The biodiversity of fishes in the midstream of the Jialing River were represented by Margalef’s richness index (D) with a value of 6.167, by Shannon’s diversity index (H’) with a value of 2.781, and by Pielou’s evenness index (J’) with a value of 0.700, which reflects the complexity and stability of the fish community structure [43]. In comparison with an earlier study, the diversity status is similar to the status observed in 2017–2019 in the midstream of the Jialing River, indicating that the diversity status remained relatively stable at the beginning period of the fishing ban [11]. The abundance–biomass curve (ABC) showed that the biomass–dominance curve was above the abundance–dominance curve and that w was greater than 0, indicating that fishes in the study region were mainly dominated by larger and mature individuals. However, the abundance–dominance curve and biomass–dominance curve nearly overlap and intersect with each other, denoting that disturbance has weakened the dominance of some species [25]. Yan et al. [44] also suggested that human activities such as cascade development, water pollution, and overfishing caused serious disturbances in fish diversity and increased pressure on fish resources. Thus, the present study was conducted to better understand the diversity status of fishes in order to promote the protection of fishery resources in the Jialing River.

(Given entries)

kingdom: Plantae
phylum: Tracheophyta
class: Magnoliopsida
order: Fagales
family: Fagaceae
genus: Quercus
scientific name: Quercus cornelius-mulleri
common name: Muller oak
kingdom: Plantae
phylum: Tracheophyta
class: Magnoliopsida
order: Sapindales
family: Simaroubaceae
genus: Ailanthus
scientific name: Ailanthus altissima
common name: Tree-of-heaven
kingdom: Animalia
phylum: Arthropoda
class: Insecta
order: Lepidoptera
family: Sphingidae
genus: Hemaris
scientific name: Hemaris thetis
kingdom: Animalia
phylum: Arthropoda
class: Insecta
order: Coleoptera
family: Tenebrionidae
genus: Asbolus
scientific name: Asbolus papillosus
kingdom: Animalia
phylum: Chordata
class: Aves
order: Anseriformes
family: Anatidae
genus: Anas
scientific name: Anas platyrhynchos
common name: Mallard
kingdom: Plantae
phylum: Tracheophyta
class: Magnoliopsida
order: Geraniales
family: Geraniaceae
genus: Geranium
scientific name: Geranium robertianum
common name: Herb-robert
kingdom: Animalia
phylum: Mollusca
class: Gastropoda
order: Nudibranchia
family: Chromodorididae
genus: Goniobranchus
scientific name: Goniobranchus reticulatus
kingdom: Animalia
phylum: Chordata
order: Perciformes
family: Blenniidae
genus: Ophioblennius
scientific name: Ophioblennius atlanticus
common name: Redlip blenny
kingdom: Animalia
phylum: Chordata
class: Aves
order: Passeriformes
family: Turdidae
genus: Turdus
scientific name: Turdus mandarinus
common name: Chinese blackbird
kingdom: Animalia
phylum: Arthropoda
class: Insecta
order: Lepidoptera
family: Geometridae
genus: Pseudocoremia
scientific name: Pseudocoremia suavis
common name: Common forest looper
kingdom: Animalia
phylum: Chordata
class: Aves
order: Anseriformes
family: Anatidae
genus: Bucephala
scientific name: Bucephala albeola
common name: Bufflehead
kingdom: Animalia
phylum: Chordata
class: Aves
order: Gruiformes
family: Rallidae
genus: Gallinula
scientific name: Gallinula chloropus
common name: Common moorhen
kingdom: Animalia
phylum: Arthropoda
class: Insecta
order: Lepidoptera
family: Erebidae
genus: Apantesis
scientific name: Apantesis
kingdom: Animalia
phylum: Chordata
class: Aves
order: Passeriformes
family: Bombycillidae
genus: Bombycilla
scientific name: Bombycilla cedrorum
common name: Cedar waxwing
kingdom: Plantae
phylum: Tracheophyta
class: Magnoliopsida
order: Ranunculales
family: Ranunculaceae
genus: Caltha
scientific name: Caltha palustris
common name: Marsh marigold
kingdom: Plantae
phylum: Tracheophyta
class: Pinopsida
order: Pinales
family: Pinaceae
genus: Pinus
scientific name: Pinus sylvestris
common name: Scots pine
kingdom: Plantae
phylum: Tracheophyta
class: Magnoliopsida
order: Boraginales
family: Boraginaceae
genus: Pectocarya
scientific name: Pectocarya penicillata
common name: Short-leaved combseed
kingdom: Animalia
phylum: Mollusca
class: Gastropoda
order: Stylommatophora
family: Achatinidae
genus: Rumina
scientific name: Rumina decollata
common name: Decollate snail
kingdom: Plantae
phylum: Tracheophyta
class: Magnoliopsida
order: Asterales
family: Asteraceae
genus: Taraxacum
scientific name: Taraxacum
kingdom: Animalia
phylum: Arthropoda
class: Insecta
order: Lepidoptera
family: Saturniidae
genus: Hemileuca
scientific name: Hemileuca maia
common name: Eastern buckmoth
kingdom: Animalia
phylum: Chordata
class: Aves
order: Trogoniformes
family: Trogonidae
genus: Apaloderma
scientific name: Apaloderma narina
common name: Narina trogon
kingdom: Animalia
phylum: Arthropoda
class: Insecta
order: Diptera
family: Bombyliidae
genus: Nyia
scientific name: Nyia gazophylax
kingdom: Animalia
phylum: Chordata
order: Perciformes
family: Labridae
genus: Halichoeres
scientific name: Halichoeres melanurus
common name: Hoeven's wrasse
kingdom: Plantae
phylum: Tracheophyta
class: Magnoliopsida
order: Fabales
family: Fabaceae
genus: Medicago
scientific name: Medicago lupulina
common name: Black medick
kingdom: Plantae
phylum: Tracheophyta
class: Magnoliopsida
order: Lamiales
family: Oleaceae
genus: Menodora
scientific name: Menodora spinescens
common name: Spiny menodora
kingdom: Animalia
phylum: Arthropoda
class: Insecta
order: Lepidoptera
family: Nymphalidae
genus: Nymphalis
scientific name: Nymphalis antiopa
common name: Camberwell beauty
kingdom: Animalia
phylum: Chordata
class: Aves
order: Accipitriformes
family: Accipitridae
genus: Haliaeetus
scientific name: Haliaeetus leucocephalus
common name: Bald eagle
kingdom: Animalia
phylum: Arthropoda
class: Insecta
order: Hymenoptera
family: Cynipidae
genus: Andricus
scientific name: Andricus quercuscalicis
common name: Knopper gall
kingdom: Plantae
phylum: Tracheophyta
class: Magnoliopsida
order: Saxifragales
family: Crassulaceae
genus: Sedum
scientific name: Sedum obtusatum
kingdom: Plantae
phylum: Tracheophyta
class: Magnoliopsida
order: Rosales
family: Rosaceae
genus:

(Problem description) Continue the passage on fish diversity in the Jialing River from its last sentence. The rows have nothing to do with this.

(Exercise result)
5. Conclusions

In summary, the present study on length–weight relationships and diversity status of fishes in the midstream of the Jialing River supplies basic data in the composition, dominance, LWR parameters, and types of growth for fishes in the midstream of the Jialing River. The study also provides evidence that the diversity status of fishes was relatively stable at the sampling period and the fishes suffered from moderate disturbance in the midstream of the Jialing River. The results of the present study provide clear information on fish resource status and also provide scientific strategies for fish conservation and management after the fishing ban in the Jialing River.